* _What this exercise asks_
(a) Decide whether each of the following statements (i), (ii) and (iii) agrees with the notebook code, answering yes or no and quoting the deciding words exactly. (i) The setting COMPARE_THINKING_MODES is assigned the value False. (ii) The introductory line says that a model name mapping is defined for prettier display names. (iii) The function load_model_results is described as loading results only for thinking-mode models.
(b) Reproduce, character for character, the stretch of the notebook code from "# Add the parent" through "px = import_plotly()".

* _Text segment_
════════
Import required libraries, define model name mapping for prettier display names, and set up output directories.

In [26]:
import sys
import os
import json
from pathlib import Path
import pandas as pd
import numpy as np

# Add the parent directory to the path to import delphi modules
sys.path.append(str(Path.cwd().parent))

from delphi.log.result_analysis import (
    import_plotly,
    load_data
)

# Import plotly for plotting
px = import_plotly()

# Configuration - Model prefix for experiment naming
MODEL_PREFIX = "pythiaST"  # Change this to match your base model (e.g., "pythia", "gemma", etc.)
COMPARE_THINKING_MODES = False  # Set to True to compare both thinking and non-thinking modes

# Define model name mapping for prettier display - updated to match actual directory names
MODEL_NAME_MAPPING = {
    "gemma_3_4b_it_quantized_w4a16": "Gemma-3-4B-IT",
    "Qwen3_4B_quantized_w4a16": "Qwen3-4B", 
    "gemma_3_12b_it_quantized_w4a16": "Gemma-3-12B-IT",
    "gemma_3_27b_it_quantized_w4a16": "Gemma-3-27B-IT",
    "Qwen3_14B_quantized_w4a16": "Qwen3-14B",
    "Qwen3_32B_quantized_w4a16": "Qwen3-32B",
    "Qwen3_235B_A22B_GPTQ_Int4": "Qwen3-235B",
    "Llama_3_3_70B_Instruct_quantized_w4a16": "Llama-3.3-70B-Instruct",
    "Llama_3_1_70B_Instruct_NVFP4": "Llama-3.1-70B-Instruct",
    "Llama_4_Scout_17B_16E_Instruct_quantized_w4a16": "Llama-4-Scout-17B",
    "Llama_4_Maverick_17B_128E_Instruct_quantized_w4a16": "Llama-4-Maverick-17B",
    "llama_8b_explainer": "Transluce-Explainer-Llama-8B"
}

def load_model_results(results_dir: Path, model_mapping: dict, model_prefix: str, compare_modes: bool = False):
    """Load results and statistics for all explainer models."""
    model_results = {}
    model_stats = {}
    
    # If comparing modes, load both thinking and non-thinking experiments
    modes_to_load = []
    if compare_modes:
        modes_to_load = [
            ("thinking", f"{model_prefix}ST_*_thinking_explanation_comparison", f"{model_prefix}ST_", "_thinking_explanation_comparison"),
            ("regular", f"{model_prefix}ST_*_explanation_comparison", f"{model_prefix}_", "_explanation_comparison")
        ]
    else:
        # Legacy single mode support
        modes_to_load = [
            ("single", f"{model_prefix}_*_explanation_comparison", f"{model_prefix}_", "_explanation_comparison")
        ]
    
    for mode_name, pattern, prefix_to_remove, suffix_to_remove in modes_to_load:
        for exp_dir in results_dir.glob(pattern):
            # Extract model name from directory: remove prefix and suffix
            dir_name = exp_dir.name
            model_key = dir_name.replace(prefix_to_remove, "").replace(suffix_to_remove, "")
            base_display_name = model_mapping.get(model_key, model_key)
            
            # Add mode suffix to distinguish between thinking and regular modes
            if compare_modes:
                display_name = f"{base_display_name} ({mode_name})"
            else:
                display_name = base_display_name
            
            scores_path = exp_dir / "scores"
            if scores_path.exists():
                # Load scoring results
                try:
                    # All experiments now use the "st" cache
                    cache_dir_name = "pythia-160m-st"  # All experiments use thinking mode cache
                    latents_path = exp_dir.parent / cache_dir_name / "latents"
════════
* _Exercise data_
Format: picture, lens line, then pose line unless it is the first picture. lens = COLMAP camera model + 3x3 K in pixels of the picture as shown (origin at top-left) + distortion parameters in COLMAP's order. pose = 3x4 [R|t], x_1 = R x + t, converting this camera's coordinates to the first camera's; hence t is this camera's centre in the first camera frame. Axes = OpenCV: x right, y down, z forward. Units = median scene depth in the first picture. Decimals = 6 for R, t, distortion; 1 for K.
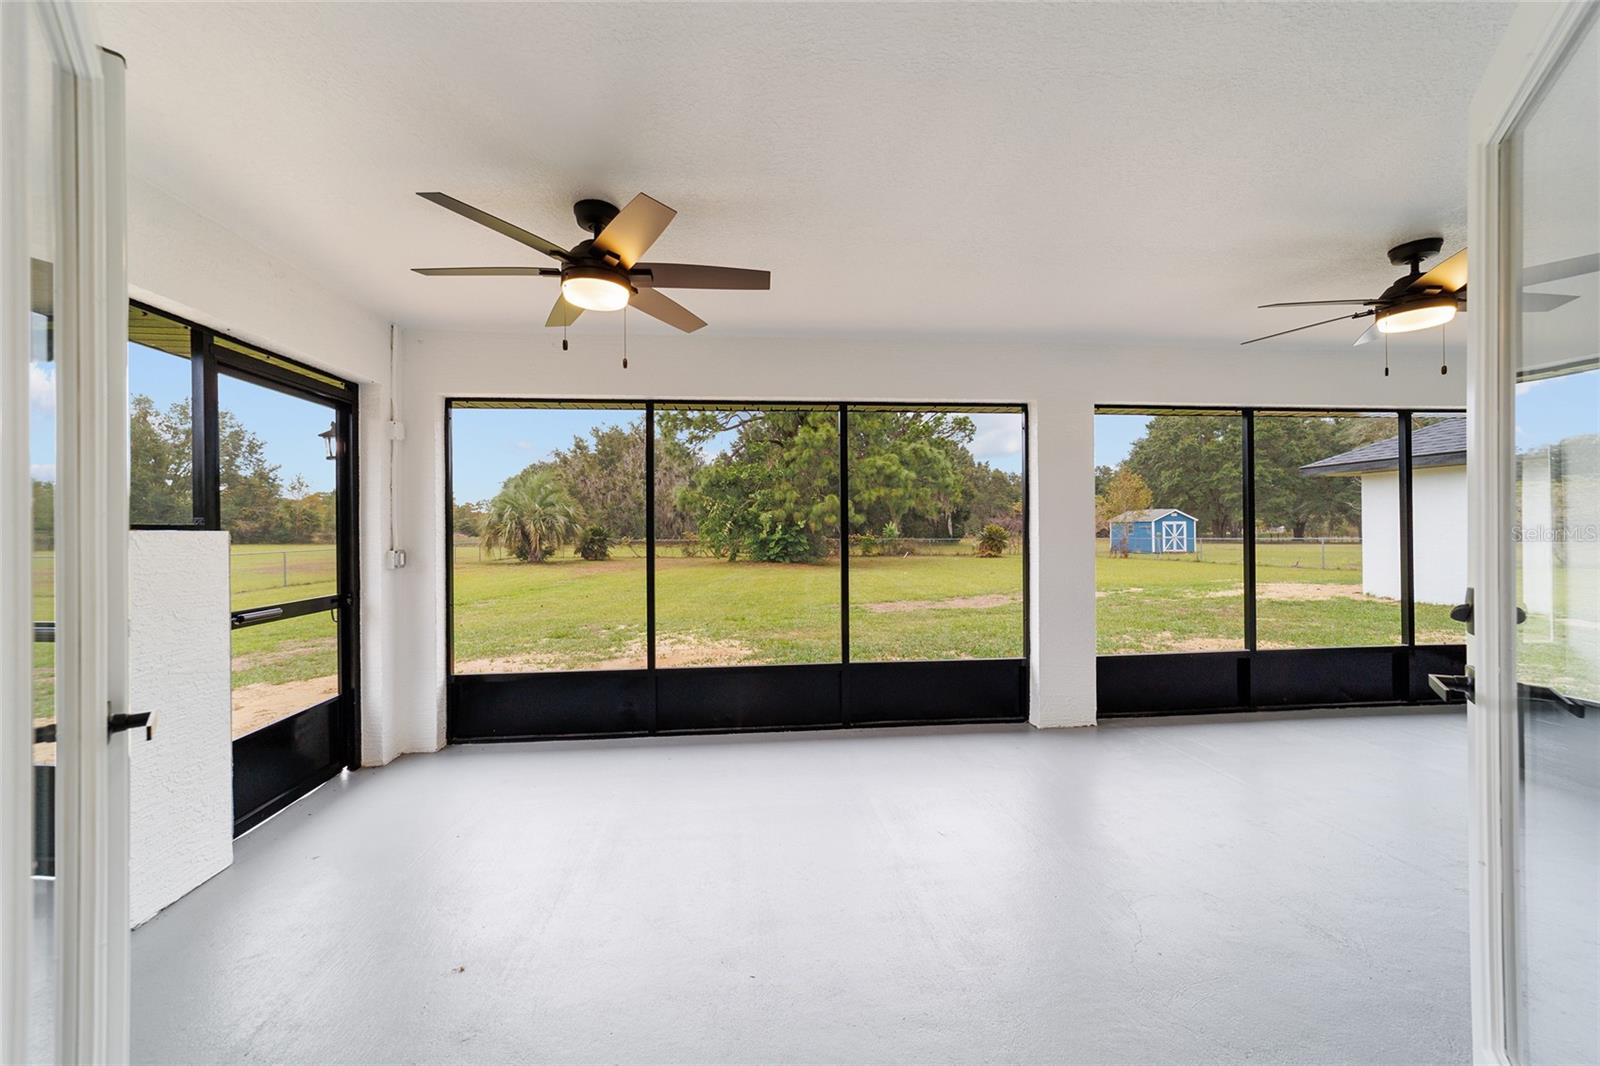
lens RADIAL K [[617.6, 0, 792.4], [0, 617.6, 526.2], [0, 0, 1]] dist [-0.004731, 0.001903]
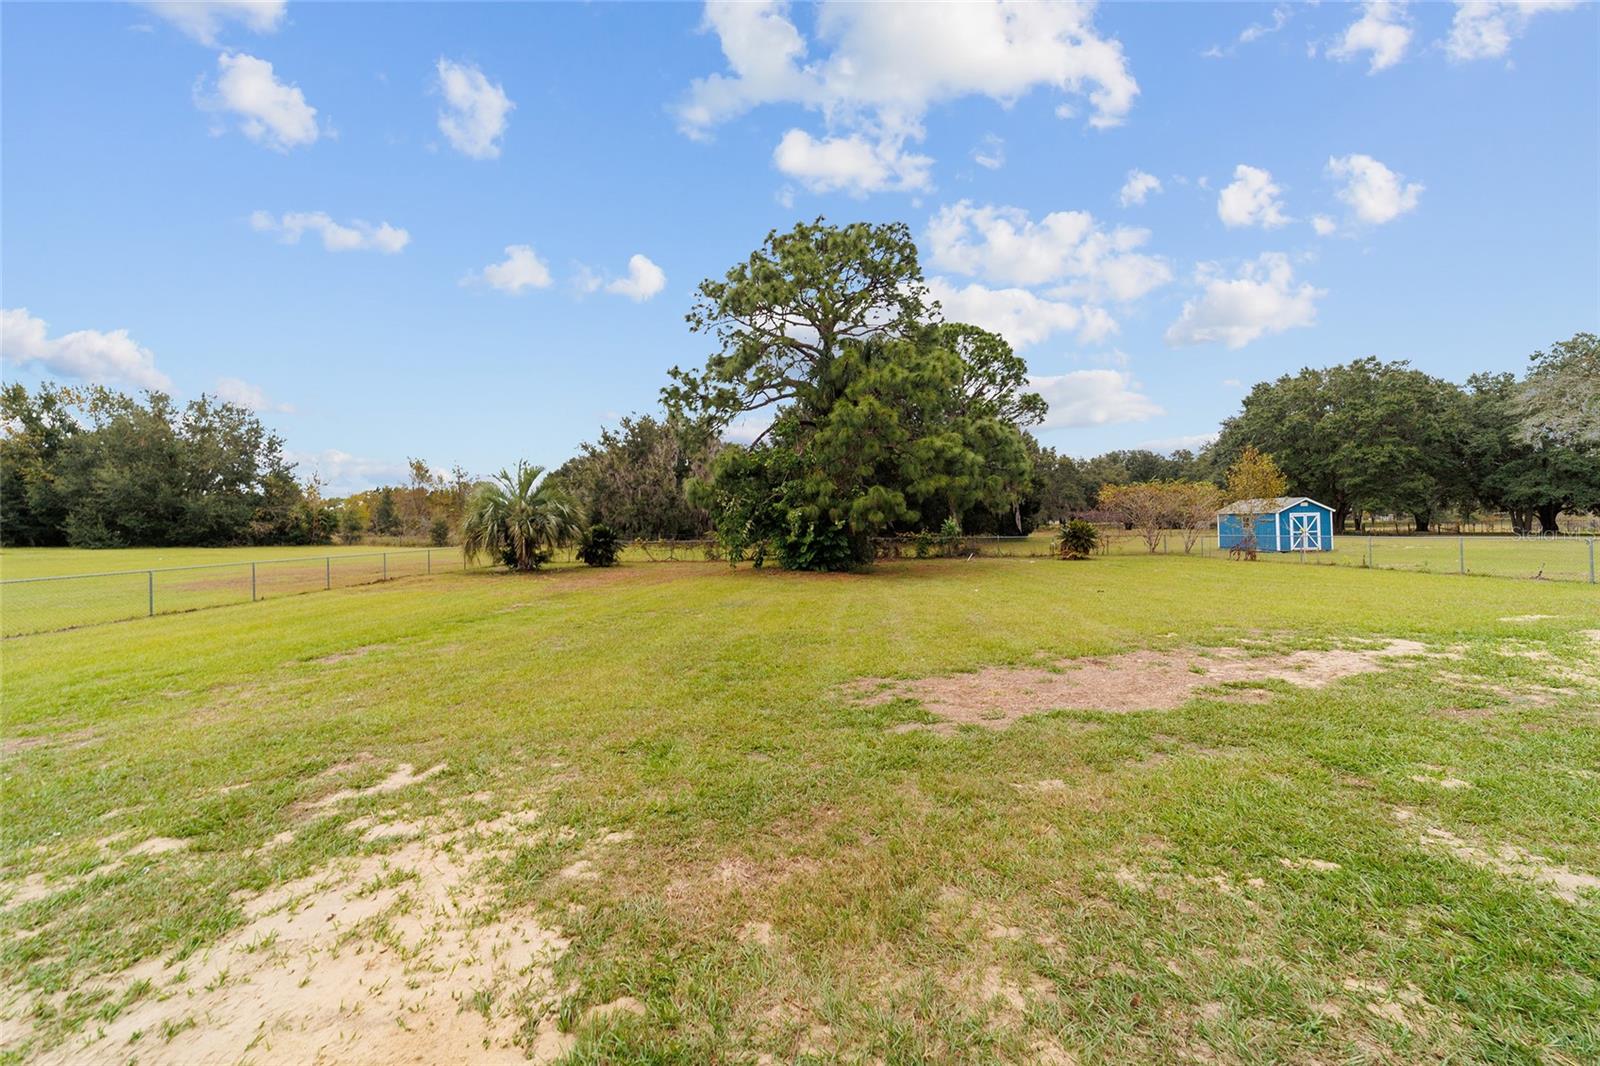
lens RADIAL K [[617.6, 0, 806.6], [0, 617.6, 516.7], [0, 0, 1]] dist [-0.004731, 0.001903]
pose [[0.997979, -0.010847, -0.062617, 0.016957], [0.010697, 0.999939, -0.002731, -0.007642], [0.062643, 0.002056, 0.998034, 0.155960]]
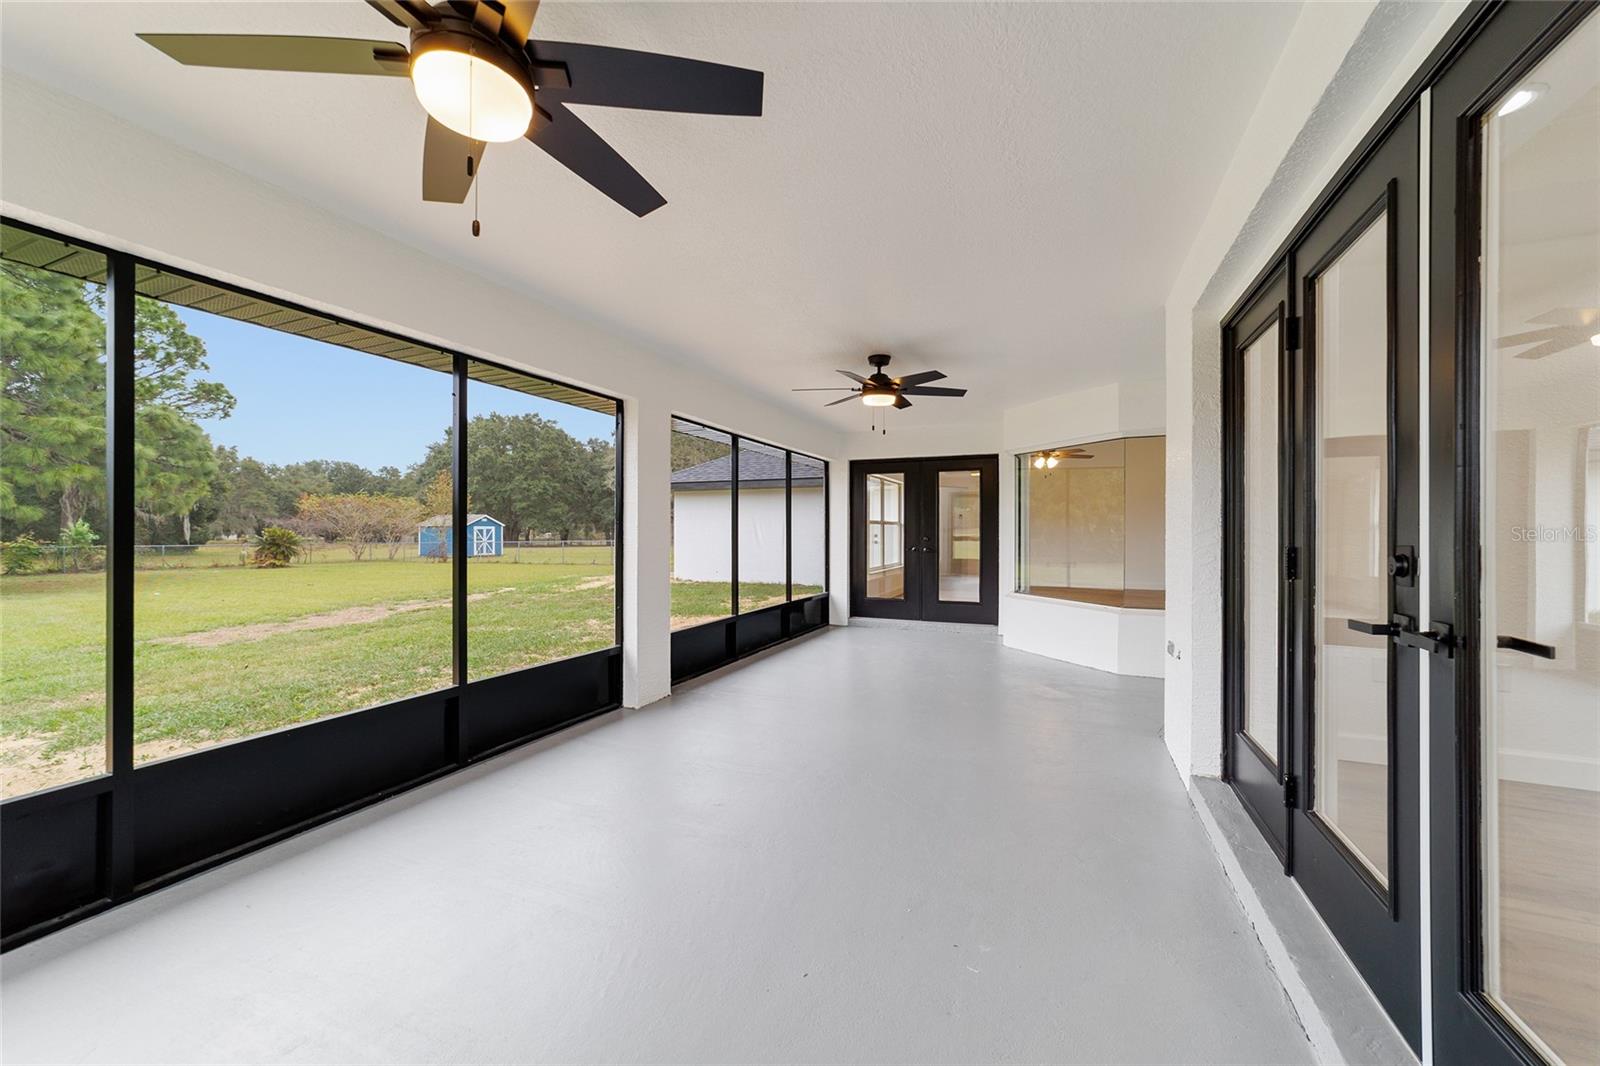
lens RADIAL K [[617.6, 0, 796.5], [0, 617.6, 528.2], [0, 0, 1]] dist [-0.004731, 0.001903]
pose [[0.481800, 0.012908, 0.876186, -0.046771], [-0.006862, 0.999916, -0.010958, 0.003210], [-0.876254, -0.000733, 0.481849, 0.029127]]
════════
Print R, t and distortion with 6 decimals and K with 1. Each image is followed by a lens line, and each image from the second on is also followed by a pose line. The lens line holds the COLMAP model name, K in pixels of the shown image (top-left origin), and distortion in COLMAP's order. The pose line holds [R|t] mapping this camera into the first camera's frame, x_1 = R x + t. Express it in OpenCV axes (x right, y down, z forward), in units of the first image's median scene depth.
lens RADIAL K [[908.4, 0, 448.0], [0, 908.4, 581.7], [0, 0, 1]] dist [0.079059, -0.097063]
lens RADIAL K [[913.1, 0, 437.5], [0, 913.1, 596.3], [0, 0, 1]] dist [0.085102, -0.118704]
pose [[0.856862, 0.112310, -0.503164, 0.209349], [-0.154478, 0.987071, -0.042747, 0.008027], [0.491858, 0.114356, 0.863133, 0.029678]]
════════
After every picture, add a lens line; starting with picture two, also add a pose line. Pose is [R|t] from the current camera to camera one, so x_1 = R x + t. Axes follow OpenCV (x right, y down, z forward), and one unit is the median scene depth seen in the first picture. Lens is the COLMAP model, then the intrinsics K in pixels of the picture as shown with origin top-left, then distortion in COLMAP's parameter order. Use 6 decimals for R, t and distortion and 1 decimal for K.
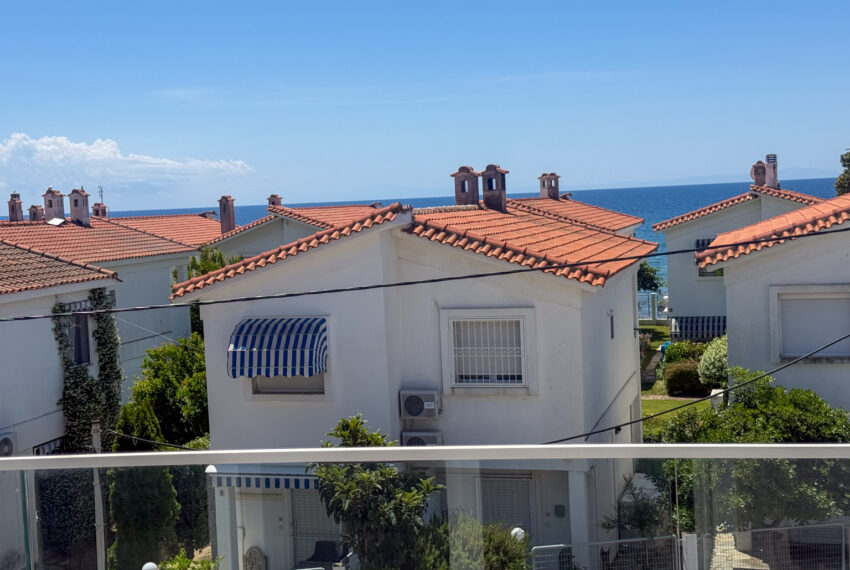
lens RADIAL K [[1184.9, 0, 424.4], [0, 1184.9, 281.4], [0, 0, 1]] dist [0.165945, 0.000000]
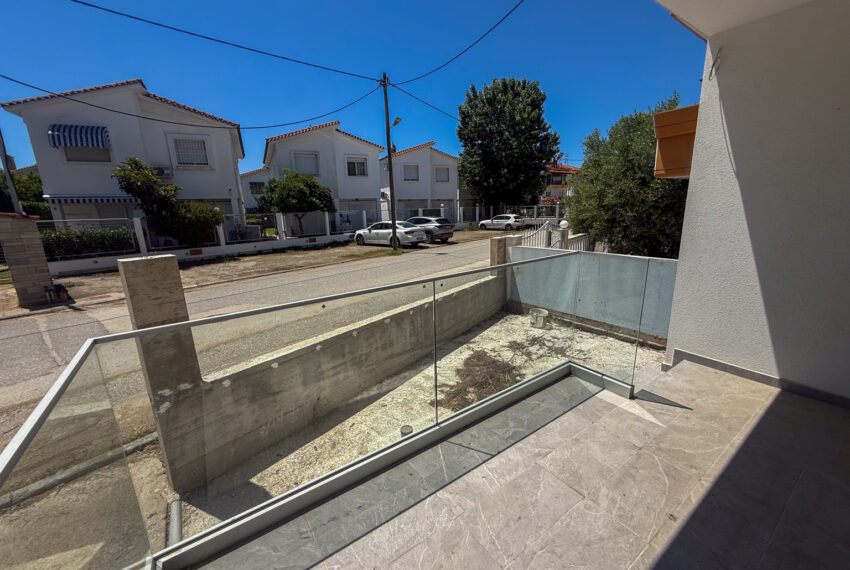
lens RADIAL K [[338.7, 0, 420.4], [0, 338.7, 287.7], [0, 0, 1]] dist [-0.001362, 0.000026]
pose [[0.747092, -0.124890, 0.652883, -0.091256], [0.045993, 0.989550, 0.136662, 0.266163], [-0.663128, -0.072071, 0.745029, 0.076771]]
════════
* _Replies_
(a)
(i) Yes: "COMPARE_THINKING_MODES = False"
(ii) Yes: "define model name mapping for prettier display names"
(iii) No: "Load results and statistics for all explainer models."

(b)
# Add the parent directory to the path to import delphi modules
sys.path.append(str(Path.cwd().parent))

from delphi.log.result_analysis import (
    import_plotly,
    load_data
)

# Import plotly for plotting
px = import_plotly()